#### [TASK BRIEF]
The lines to repeat are those below from the one containing "neck: (920, 882)" down to the one containing "right back paw: (607, 1240)", both included; reproduce them exactly and nothing else.

[[ MATERIAL PROVIDED, beginning ]]

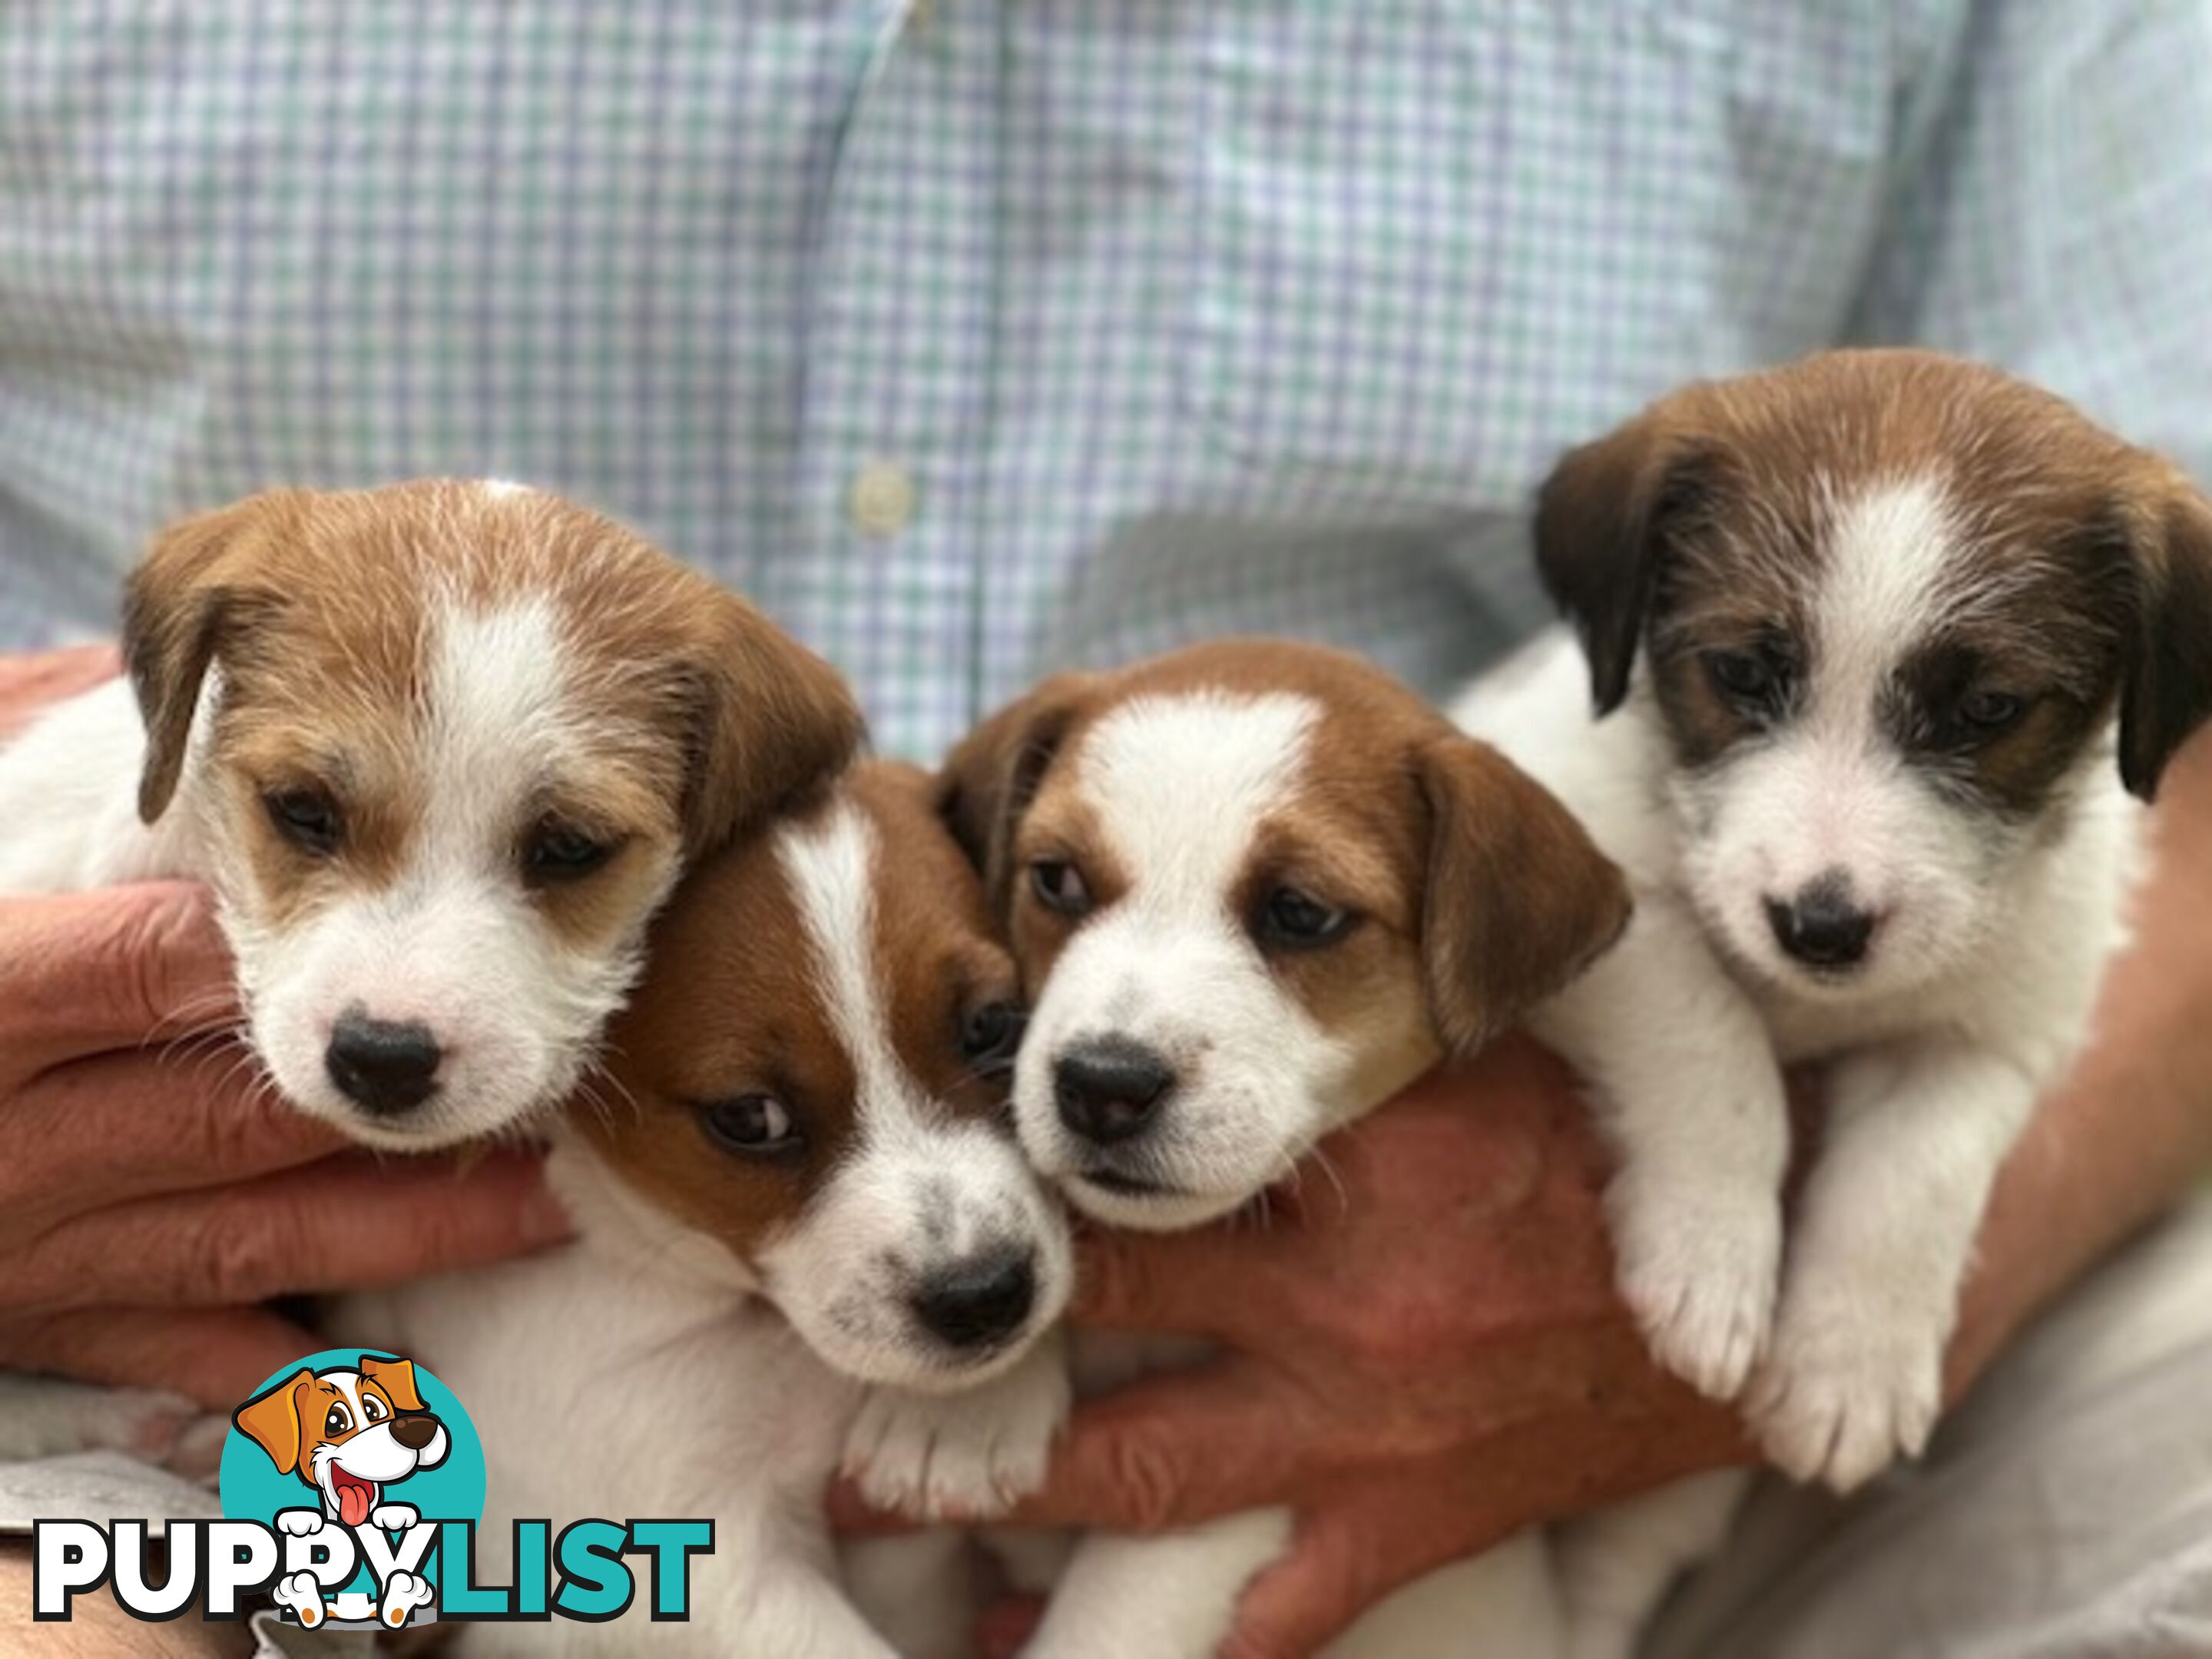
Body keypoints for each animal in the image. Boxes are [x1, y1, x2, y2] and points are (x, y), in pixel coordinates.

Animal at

[[ MATERIAL PROVIDED, end ]]
[[ MATERIAL PROVIDED, beginning ]]

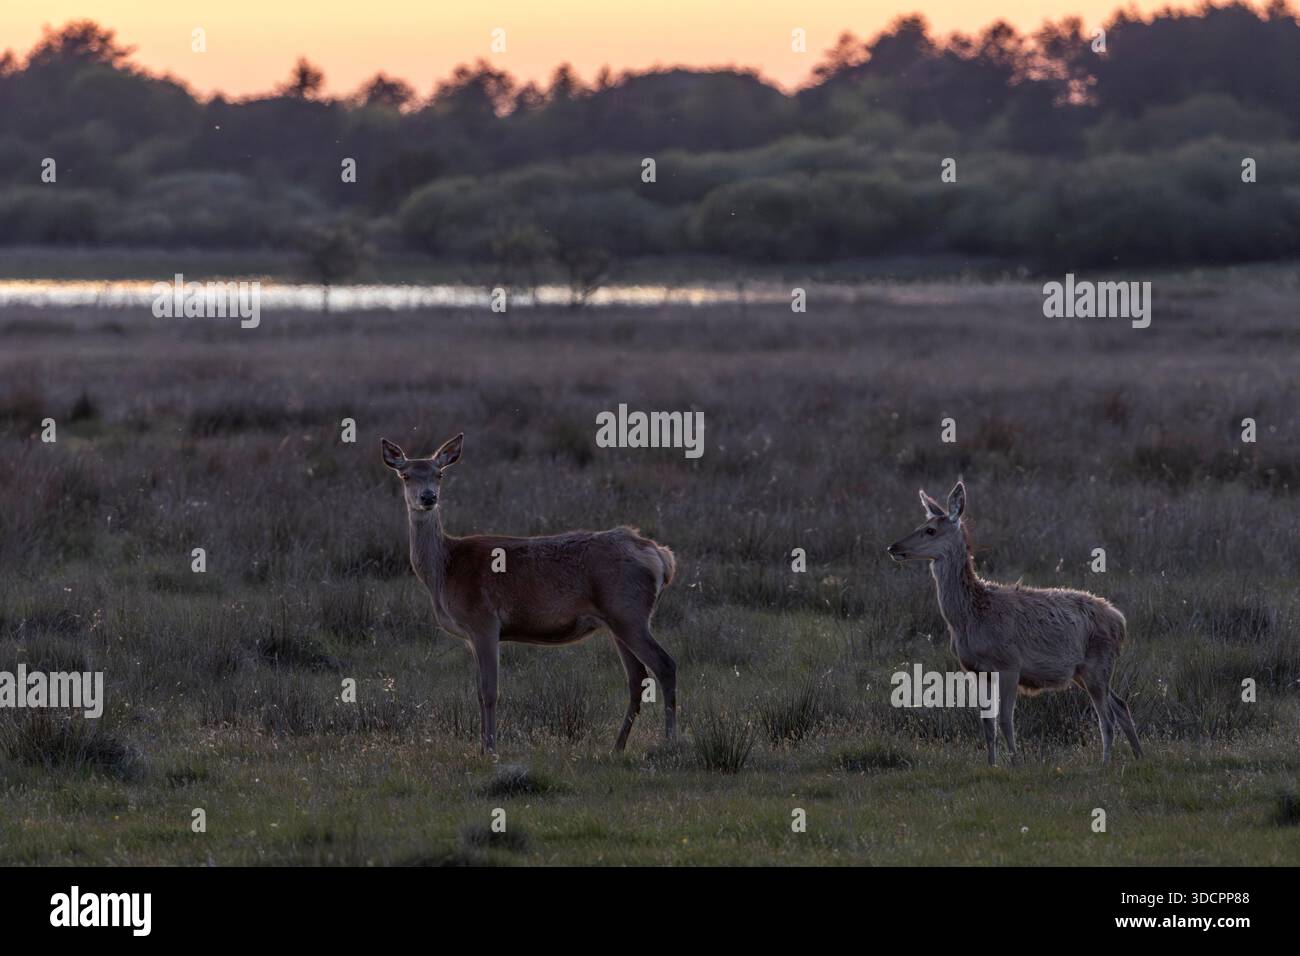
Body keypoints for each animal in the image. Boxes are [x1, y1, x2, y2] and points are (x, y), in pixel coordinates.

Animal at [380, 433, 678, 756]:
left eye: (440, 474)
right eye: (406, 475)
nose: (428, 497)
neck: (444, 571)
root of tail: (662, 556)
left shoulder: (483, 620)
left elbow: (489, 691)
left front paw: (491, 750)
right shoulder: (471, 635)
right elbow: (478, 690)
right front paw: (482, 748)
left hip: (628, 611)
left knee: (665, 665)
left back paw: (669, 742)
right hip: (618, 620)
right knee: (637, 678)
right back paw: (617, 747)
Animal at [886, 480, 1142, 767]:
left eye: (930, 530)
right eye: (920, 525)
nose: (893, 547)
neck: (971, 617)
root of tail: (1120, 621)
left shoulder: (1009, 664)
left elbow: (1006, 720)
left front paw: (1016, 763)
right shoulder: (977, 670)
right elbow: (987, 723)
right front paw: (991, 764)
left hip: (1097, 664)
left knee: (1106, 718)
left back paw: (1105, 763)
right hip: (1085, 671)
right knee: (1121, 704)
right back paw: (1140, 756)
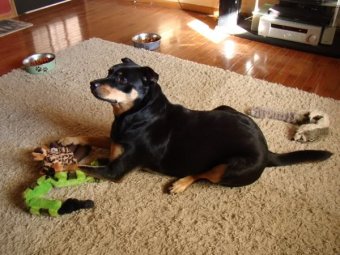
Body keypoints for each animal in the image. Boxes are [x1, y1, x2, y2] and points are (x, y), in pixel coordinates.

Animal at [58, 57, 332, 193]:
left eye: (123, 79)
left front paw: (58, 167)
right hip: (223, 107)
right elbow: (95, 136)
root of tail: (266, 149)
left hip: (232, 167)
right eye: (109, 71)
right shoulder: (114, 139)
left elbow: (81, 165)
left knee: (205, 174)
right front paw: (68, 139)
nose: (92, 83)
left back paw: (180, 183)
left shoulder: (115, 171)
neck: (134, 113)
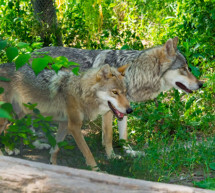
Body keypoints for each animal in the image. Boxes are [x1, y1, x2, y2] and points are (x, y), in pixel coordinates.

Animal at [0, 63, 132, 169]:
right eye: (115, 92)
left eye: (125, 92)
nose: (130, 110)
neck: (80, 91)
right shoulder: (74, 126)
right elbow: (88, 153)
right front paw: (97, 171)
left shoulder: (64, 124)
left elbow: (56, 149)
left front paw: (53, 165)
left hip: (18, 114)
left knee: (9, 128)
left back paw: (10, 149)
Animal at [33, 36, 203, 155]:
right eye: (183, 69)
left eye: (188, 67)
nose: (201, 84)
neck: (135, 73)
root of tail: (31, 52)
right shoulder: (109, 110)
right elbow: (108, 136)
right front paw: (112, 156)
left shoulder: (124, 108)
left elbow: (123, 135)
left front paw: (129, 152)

[[ MATERIAL PROVIDED, end ]]
[[ MATERIAL PROVIDED, beginning ]]

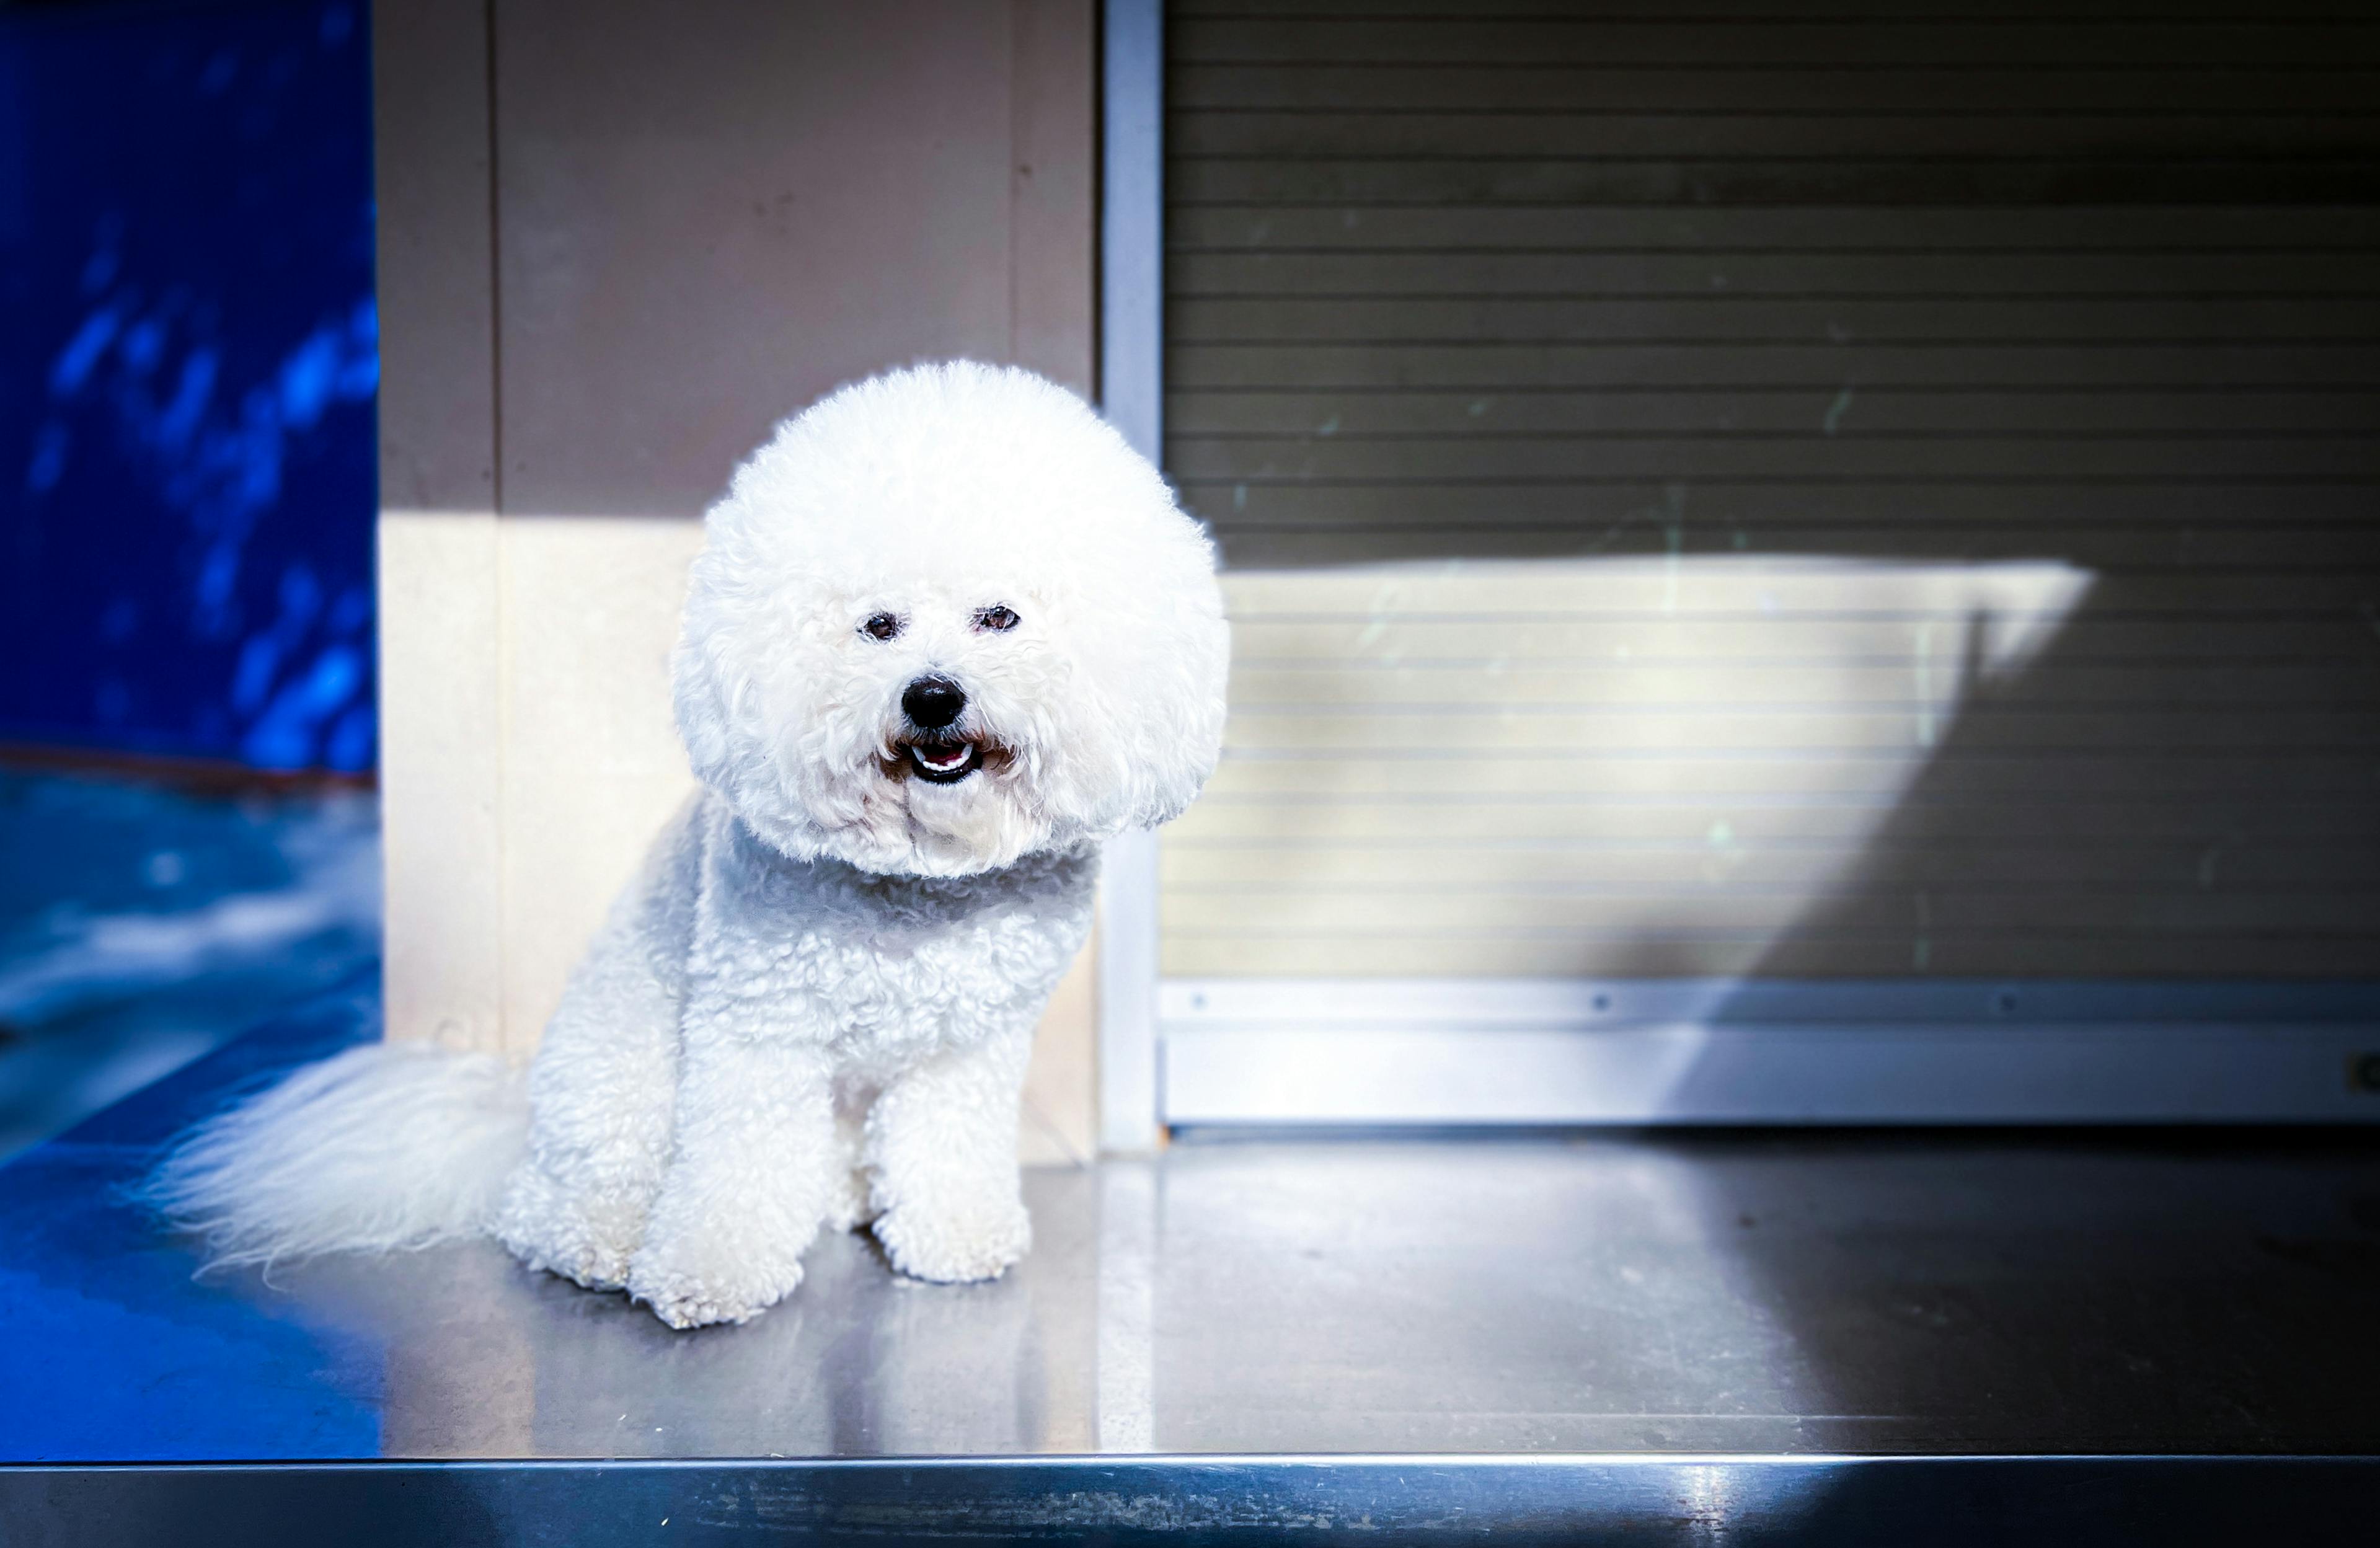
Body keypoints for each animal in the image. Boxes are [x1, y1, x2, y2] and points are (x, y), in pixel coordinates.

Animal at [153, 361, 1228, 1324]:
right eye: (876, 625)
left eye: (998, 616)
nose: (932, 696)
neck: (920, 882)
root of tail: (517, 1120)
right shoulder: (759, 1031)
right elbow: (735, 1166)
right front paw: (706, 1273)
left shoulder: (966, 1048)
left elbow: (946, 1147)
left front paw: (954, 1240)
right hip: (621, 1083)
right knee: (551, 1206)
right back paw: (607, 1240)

[[ MATERIAL PROVIDED, end ]]

#### [ANSWER BOX]
neck: (920, 882)
root of tail: (517, 1120)
right shoulder: (759, 1031)
right elbow: (735, 1166)
right front paw: (706, 1273)
left shoulder: (966, 1048)
left elbow: (946, 1147)
left front paw: (954, 1240)
right hip: (621, 1083)
right knee: (551, 1206)
right back paw: (607, 1240)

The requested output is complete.